#### Work to complete:
Where in the records does the word "tunneltelt" occur? Copy each line in which it does.

#### Recorded information:
- - - -

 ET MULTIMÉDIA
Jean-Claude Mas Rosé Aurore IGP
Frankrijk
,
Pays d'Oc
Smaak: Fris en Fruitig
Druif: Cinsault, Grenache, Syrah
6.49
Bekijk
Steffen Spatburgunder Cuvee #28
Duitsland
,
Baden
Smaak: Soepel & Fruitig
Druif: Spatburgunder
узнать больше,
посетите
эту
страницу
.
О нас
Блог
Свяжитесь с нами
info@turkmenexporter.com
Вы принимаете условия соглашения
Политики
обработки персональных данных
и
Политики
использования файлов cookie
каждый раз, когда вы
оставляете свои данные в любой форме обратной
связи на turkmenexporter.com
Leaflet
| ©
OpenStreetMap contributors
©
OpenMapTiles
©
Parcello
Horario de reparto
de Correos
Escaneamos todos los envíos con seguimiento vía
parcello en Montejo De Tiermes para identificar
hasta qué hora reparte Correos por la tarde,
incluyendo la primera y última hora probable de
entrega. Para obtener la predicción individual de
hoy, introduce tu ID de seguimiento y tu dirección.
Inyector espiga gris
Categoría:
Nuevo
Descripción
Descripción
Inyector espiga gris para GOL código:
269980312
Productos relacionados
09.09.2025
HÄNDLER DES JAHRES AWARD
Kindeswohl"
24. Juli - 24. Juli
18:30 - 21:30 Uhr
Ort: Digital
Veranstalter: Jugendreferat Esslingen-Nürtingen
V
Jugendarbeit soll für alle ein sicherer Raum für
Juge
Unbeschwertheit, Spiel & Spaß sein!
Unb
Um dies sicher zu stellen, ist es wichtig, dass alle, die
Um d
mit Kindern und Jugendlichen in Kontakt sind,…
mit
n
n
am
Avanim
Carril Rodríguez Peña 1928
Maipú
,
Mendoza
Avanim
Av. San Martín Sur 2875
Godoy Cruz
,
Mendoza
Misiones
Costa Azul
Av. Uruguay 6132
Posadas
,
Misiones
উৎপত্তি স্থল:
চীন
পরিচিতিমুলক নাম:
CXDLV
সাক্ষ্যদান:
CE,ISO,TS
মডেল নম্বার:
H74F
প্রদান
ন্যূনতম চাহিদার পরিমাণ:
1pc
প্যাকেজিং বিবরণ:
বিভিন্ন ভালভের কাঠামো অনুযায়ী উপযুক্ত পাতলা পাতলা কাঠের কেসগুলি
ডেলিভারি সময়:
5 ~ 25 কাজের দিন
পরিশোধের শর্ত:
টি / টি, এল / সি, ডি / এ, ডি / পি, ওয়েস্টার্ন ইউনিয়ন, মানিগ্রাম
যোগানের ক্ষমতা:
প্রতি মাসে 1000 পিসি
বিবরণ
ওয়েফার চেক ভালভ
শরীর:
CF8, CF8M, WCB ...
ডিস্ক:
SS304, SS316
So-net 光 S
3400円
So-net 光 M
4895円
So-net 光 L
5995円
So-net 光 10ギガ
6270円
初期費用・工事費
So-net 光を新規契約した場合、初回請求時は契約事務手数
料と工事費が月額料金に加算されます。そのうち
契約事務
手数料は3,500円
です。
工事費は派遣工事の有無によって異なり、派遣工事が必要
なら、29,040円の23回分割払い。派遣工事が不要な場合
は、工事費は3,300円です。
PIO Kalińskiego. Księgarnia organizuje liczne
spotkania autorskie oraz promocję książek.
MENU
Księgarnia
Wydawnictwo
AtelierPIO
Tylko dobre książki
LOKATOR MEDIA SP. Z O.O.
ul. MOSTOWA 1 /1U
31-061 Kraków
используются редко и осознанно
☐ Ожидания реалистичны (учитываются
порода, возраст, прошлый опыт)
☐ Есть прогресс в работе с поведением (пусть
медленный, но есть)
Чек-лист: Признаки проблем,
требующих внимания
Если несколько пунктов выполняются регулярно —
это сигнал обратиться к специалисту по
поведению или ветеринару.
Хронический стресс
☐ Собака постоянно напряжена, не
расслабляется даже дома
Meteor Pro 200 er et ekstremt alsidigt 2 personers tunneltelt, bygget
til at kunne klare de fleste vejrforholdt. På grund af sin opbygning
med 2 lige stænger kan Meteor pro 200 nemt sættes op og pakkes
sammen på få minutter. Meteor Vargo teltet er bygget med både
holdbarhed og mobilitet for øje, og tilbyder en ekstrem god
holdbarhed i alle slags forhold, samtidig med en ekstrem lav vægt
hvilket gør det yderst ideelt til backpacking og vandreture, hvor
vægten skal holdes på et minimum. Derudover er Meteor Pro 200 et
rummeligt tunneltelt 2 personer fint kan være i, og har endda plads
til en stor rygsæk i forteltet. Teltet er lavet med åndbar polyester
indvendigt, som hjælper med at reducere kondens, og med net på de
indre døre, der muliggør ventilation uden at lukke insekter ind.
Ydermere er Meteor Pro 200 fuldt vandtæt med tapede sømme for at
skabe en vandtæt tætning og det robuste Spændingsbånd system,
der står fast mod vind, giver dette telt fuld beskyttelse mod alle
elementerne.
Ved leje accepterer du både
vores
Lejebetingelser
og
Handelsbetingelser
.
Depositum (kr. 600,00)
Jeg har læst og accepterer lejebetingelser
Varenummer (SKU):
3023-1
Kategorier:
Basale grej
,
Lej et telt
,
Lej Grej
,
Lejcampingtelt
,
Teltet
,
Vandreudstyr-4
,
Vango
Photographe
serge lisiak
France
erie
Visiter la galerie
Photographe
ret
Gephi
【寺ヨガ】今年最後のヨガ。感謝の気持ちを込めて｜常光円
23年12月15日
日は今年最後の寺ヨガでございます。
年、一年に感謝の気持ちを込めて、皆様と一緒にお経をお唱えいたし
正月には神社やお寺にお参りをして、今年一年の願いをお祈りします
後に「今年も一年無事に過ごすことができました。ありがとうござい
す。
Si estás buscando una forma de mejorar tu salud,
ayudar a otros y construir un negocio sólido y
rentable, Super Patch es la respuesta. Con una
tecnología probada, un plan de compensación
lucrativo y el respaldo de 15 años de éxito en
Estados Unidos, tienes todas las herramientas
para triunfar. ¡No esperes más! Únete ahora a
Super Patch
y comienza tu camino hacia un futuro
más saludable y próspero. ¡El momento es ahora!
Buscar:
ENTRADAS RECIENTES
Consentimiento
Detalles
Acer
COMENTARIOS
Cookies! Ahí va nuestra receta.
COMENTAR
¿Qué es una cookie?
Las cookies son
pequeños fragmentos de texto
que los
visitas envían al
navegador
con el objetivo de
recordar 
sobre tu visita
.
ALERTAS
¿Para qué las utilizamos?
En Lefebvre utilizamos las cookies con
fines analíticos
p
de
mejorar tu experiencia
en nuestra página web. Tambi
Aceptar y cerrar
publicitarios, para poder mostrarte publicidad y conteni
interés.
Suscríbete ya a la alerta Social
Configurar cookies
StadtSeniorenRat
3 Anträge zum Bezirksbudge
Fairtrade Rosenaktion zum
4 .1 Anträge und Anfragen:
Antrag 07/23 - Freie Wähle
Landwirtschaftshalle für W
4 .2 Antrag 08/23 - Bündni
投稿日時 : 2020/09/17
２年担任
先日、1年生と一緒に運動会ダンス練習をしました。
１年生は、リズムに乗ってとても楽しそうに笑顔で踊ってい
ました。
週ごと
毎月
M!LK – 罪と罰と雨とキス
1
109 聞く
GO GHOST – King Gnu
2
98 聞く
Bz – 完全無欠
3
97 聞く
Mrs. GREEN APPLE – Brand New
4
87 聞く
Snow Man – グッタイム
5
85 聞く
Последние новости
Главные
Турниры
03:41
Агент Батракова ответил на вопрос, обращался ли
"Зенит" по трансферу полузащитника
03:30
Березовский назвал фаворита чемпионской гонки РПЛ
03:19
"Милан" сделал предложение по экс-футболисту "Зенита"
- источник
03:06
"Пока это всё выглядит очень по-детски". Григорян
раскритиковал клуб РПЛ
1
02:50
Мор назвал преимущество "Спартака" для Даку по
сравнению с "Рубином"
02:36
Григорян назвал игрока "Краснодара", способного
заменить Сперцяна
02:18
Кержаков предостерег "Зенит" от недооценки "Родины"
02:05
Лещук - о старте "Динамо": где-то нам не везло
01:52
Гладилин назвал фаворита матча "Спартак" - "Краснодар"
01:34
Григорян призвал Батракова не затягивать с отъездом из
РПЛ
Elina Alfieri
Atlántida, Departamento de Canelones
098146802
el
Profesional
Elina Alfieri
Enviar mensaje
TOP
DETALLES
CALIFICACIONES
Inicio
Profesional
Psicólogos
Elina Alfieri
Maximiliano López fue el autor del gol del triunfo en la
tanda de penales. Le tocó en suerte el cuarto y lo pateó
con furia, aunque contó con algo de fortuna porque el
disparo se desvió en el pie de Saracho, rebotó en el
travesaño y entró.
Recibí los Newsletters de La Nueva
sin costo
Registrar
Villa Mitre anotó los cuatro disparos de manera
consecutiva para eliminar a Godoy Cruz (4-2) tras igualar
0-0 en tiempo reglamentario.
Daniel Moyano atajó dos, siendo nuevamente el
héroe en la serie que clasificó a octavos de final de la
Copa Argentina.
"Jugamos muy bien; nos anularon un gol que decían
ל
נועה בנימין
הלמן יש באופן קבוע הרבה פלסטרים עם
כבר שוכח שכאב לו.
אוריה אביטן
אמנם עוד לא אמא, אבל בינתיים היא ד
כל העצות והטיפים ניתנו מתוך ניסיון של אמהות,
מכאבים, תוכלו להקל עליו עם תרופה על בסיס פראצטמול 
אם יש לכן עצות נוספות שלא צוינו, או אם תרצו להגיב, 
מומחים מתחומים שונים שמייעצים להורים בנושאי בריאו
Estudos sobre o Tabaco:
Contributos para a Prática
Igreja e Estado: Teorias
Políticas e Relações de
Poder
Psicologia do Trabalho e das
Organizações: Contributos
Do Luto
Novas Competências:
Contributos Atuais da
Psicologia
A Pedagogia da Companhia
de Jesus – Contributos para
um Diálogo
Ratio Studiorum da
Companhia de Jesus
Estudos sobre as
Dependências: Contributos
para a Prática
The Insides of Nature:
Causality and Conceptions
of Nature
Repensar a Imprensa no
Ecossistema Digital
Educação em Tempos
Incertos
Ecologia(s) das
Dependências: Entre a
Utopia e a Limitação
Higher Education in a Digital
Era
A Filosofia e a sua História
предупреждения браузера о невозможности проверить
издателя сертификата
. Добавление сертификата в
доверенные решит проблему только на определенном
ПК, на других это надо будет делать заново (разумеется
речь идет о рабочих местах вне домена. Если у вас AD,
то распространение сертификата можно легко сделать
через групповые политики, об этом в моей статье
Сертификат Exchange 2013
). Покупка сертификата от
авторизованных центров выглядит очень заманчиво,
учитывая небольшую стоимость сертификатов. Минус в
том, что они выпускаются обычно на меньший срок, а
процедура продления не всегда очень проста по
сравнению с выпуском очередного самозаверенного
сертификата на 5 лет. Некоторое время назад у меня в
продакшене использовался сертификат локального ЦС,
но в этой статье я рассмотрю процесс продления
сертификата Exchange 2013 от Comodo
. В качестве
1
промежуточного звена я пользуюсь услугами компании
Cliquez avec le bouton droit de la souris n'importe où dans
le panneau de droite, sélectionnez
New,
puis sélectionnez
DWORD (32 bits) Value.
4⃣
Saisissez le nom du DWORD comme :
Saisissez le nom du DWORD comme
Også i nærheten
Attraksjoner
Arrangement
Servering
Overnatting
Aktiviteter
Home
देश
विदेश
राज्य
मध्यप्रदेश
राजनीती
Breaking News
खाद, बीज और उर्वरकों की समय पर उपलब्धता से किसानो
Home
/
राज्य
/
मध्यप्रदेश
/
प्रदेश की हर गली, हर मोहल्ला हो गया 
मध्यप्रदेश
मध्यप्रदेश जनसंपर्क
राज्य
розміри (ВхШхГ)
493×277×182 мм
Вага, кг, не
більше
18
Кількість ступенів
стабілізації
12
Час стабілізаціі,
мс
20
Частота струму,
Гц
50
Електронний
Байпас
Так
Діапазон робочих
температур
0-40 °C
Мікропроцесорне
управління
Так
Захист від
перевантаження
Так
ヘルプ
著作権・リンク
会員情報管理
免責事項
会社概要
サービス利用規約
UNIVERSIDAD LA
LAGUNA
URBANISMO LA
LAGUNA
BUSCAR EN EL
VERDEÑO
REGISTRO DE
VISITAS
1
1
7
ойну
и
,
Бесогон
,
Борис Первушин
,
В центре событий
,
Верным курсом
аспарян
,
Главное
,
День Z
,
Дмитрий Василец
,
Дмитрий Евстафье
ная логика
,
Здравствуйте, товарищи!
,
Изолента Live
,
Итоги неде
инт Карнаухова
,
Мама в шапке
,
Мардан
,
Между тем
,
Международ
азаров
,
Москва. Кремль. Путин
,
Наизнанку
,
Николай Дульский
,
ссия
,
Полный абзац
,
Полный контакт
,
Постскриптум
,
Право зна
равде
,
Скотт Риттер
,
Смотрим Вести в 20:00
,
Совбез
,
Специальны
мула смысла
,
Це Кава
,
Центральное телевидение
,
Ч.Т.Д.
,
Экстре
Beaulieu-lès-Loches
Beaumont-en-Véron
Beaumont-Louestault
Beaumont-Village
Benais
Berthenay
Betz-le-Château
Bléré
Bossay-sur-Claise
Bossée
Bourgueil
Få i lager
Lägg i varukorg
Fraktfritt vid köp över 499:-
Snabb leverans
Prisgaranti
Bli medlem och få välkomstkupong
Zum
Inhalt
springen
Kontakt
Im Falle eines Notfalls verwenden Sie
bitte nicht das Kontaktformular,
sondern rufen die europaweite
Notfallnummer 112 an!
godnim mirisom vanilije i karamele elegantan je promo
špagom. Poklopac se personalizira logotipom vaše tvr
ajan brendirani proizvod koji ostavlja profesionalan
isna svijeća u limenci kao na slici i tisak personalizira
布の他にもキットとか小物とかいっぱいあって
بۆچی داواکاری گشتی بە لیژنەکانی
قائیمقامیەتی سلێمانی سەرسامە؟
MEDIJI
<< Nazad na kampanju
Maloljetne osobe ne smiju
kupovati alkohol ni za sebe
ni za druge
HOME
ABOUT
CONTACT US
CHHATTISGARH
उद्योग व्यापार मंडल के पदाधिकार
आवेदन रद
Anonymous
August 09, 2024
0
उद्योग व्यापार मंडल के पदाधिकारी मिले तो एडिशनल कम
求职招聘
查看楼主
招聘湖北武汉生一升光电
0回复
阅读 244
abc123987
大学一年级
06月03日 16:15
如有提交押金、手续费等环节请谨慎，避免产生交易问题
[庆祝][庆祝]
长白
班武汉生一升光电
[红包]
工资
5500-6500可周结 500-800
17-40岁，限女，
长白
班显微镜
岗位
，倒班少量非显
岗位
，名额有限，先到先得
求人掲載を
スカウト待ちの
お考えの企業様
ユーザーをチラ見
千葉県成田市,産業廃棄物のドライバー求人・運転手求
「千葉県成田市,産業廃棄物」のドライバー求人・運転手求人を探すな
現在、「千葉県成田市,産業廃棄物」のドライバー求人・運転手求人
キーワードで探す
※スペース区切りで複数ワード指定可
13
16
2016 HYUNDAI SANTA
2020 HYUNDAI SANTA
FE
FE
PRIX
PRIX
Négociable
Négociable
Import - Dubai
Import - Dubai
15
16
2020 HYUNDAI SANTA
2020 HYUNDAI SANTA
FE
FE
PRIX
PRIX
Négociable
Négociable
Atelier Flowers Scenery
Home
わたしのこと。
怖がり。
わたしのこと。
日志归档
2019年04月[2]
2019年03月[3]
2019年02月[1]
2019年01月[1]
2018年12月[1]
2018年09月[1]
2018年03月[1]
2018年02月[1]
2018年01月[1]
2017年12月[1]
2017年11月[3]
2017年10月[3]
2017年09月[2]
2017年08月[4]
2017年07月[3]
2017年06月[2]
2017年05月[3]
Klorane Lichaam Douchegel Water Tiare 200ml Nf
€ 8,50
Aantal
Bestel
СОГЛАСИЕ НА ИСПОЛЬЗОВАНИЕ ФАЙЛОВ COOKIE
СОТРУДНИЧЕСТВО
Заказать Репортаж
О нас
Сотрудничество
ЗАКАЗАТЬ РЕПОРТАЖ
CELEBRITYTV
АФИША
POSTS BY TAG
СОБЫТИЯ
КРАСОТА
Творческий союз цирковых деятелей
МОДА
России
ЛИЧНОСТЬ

- - - -

#### Response area:
Meteor Pro 200 er et ekstremt alsidigt 2 personers tunneltelt, bygget
rummeligt tunneltelt 2 personer fint kan være i, og har endda plads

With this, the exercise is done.